There are also other types of coverage that a worker may qualify for under the SDI program. Aside from a DI claim, the SDI also offers benefits for the following types of issues:

  • Pregnancy: A claim for pregnancy begins the moment a worker has lost wages and a physician or practitioner confirms the individual has a disability that prevents them from doing their job (e.g., in this case pregnancy or a condition related to the pregnancy). The standard disability period for a normal pregnancy is: 
    • Up to four week before the anticipated delivery date; and
    • Up to six weeks (for a normal delivery) or eight weeks (for a Cesarean section) after the actual delivery date.
    • Postpartum benefits are limited to the period in which the worker is unable to perform their regular job duties.
  • Paid Family Leave for Bonding: This type of claim provides benefits for eligible workers who need to take time off to bond with a new child that is joining their family either by birth, as a foster care placement, or through adoption. Such benefits may be claimed by new parents of foster or adopted children, fathers, and new mothers either after their DI pregnancy-related claim ends or those who did not previously have a DI pregnancy-related claim.
  • Paid Family Leave for Care: This type of claim provides benefits for workers who are eligible and need to take time off work to care for a seriously ill child, parent, grandparent, sibling, spouse, grandchild, parent-in-law, or registered domestic partner. A serious condition must be one that goes beyond the common cold, such as for those that require hospice care or need treatment at an inpatient care facility like a hospital.

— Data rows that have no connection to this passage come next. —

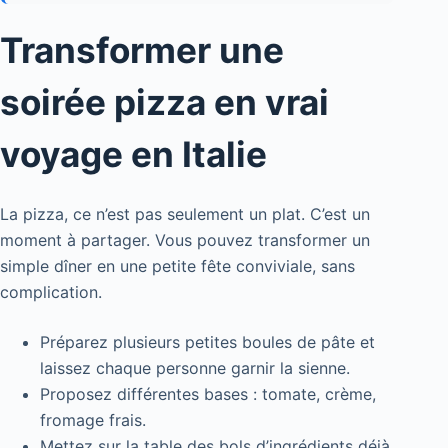
Transformer une
soirée pizza en vrai
voyage en Italie
La pizza, ce n’est pas seulement un plat. C’est un
moment à partager. Vous pouvez transformer un
simple dîner en une petite fête conviviale, sans
complication.
Préparez plusieurs petites boules de pâte et
laissez chaque personne garnir la sienne.
Proposez différentes bases : tomate, crème,
fromage frais.
Mettez sur la table des bols d’ingrédients déjà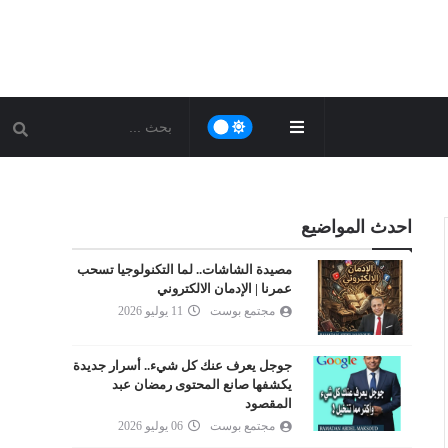
احدث المواضيع
مصيدة الشاشات.. لما التكنولوجيا تسحب
عمرنا | الإدمان الالكتروني
مجتمع بوست
11 يوليو 2026
جوجل يعرف عنك كل شيء.. أسرار جديدة
يكشفها صانع المحتوى رمضان عبد
المقصود
مجتمع بوست
06 يوليو 2026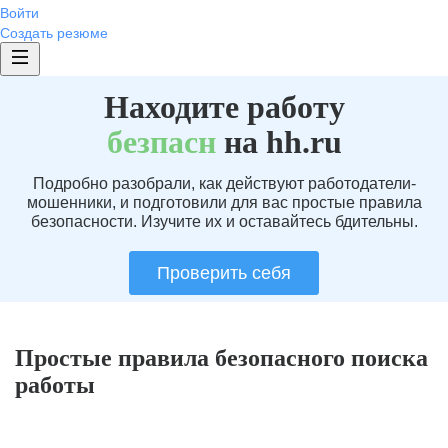
Войти
Создать резюме
Находите работу
без
пасн
на hh.ru
Подробно разобрали, как действуют работодатели-
мошенники, и подготовили для вас простые правила
безопасности. Изучите их и оставайтесь бдительны.
Проверить себя
Простые правила безопасного поиска
работы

In addition to the above claims, the SDI also provides coverage for:

  • Paid Family Leave Military Assistance;
  • Part-Time Worker or Reduced hours;
  • Reduced Wages;
  • Workers’ Compensation;
  • Voluntary Plan for DI and PFL benefits;
  • Self-Employed Disability Insurance Elective Coverage (“DIEC”); and
  • SDI and NDI for State Employees.

Finally, information for each of the specific claims in the above list can be found on the EDD’s website under its SDI program. 

Should I Contact a Lawyer?

Depending on your circumstances, it may be difficult to determine whether you are eligible to receive EDD disability benefits. There are many requirements you must meet and not every worker may qualify. Thus, if you need help figuring out whether you qualify or if you have questions about a particular EDD benefit, then you may want to consider consulting a local workers compensation attorney for further advice. 

An experienced workers compensation attorney can tell you if you qualify for certain EDD benefits and/or if there are other benefits that you should already be receiving. Your attorney can also help you with the appeals process if you are denied EDD benefits to which you are entitled. Additionally, your lawyer can explain state law requirements that might be confusing and can answer any questions you may have about EDD benefit programs in general.